那么如何实现呢?我首先想到了这样的 UDF
:
So how to achieve that? I first thought of a UDF
like this:
def myFunc (col1:String, col2:String, col3:Long, col4:Long) : (newColumn:String, rowValue:Long) = {
if col3 == null{
val rowValue=col4;
val newColumn=col1+col2+"col4";
} else{
val rowValue=col3;
val newColumn=col1+col2+"col3";
}
return (newColumn, rowValue);
}
val udfMyFunc = udf(myFunc _ ) //needed to treat it as partially applied function
但是我如何以正确的方式从数据框中调用它?
But how can I call it from the dataframe in the right way?

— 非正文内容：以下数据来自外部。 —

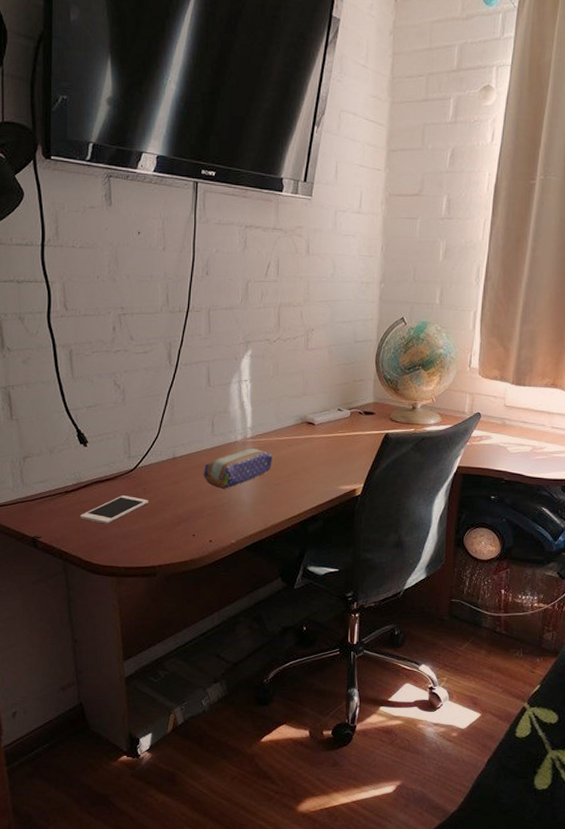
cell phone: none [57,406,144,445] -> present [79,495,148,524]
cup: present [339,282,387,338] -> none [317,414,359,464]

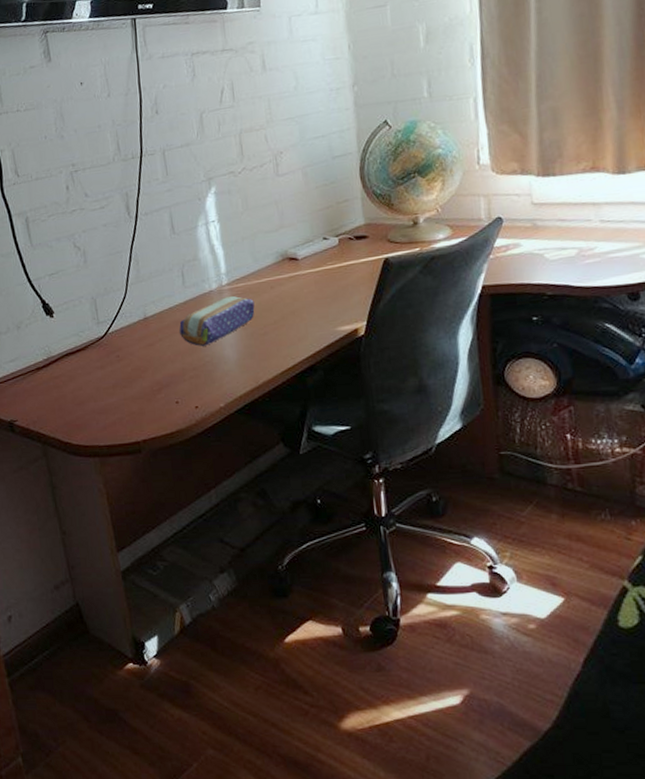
cell phone: present [79,495,148,524] -> none [54,365,124,400]

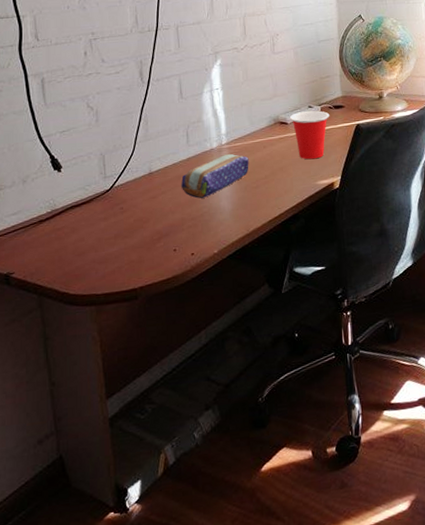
cup: none [300,243,351,302] -> present [289,111,330,160]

当然,上面的所有代码都是垃圾,可能有更好的方法.因为我只是在处理第一个代码片段,所以让我知道......将 Int
值与 null
进行比较已经不起作用.
Of course, all code above is rubbish and there could be a much better way. Since I am just juggling the first code snippets let me know... Comparing the Int
value to null
is already not working.
感谢任何帮助!谢谢!
推荐答案
有一个更简单的方法:
val df3 = df2.withColumn("newCol", concat($"col1", $"col2")) //Step 1
.withColumn("value",when($"col3".isNotNull, $"col3").otherwise($"col4")) //Step 2
.groupBy($"col1",$"col2",$"col3",$"col4",$"newCol") //Step 3
.pivot("newCol") // Step 4
.agg(max($"value")) // Step 5
.orderBy($"newCol") // Step 6
.drop($"newCol") // Step 7
df3.show()
步骤如下:
- 添加一个新列,其中包含与 col2 连接的 col1 的内容
- //添加一个新列,value",其中包含 col3 或 col4 的非空内容
- 按你想要的列分组
- 以 newCol 为中心,其中包含现在将成为列标题的值
- 按值的最大值聚合,如果 groupBy 是每个组的单值,则该值本身就是值;或者
.agg(first($"value"))
如果 value 恰好是字符串而不是数字类型 - max 函数只能应用于数字类型 - 按 newCol 排序,所以 DF 是升序
- 在您不再需要时删除此列,如果您想要一列没有空值的值,请跳过此步骤
- Add a new column which contains the contents of col1 concatenated with col2
- // add a new column, "value" which contains the non-null contents of either col3 or col4
- GroupBy the columns you want
- pivot on newCol, which contains the values which are now to be column headings
- Aggregate by the max of value, which will be the value itself if the groupBy is single-valued per group; or alternatively
.agg(first($"value"))
if value happens to be a string rather than a numeric type - max function can only be applied to a numeric type - order by newCol so DF is in ascending order
- drop this column as you no longer need it, or skip this step if you want a column of values without nulls
感谢@user8371915,他首先帮助我回答了我自己的枢轴问题.
Credit due to @user8371915 who helped me answer my own pivot question in the first place.
结果如下:
+----+----+----+----+----+----+----+
|col1|col2|col3|col4| AX| BZ| CY|
+----+----+----+----+----+----+----+
| A| X| 6|null| 6|null|null|
| B| Z|null| 5|null| 5|null|
| C| Y| 4| 4|null|null| 4|
+----+----+----+----+----+----+----+
您可能需要使用列标题字符串连接来获得正确的结果.
You might have to play around with the column header strings concatenation to get the right result.
这篇关于Spark:将 UDF 应用于 Dataframe 基于 DF 中的值生成新列的文章就介绍到这了,希望我们推荐的答案对大家有所帮助,也希望大家多多支持IT屋!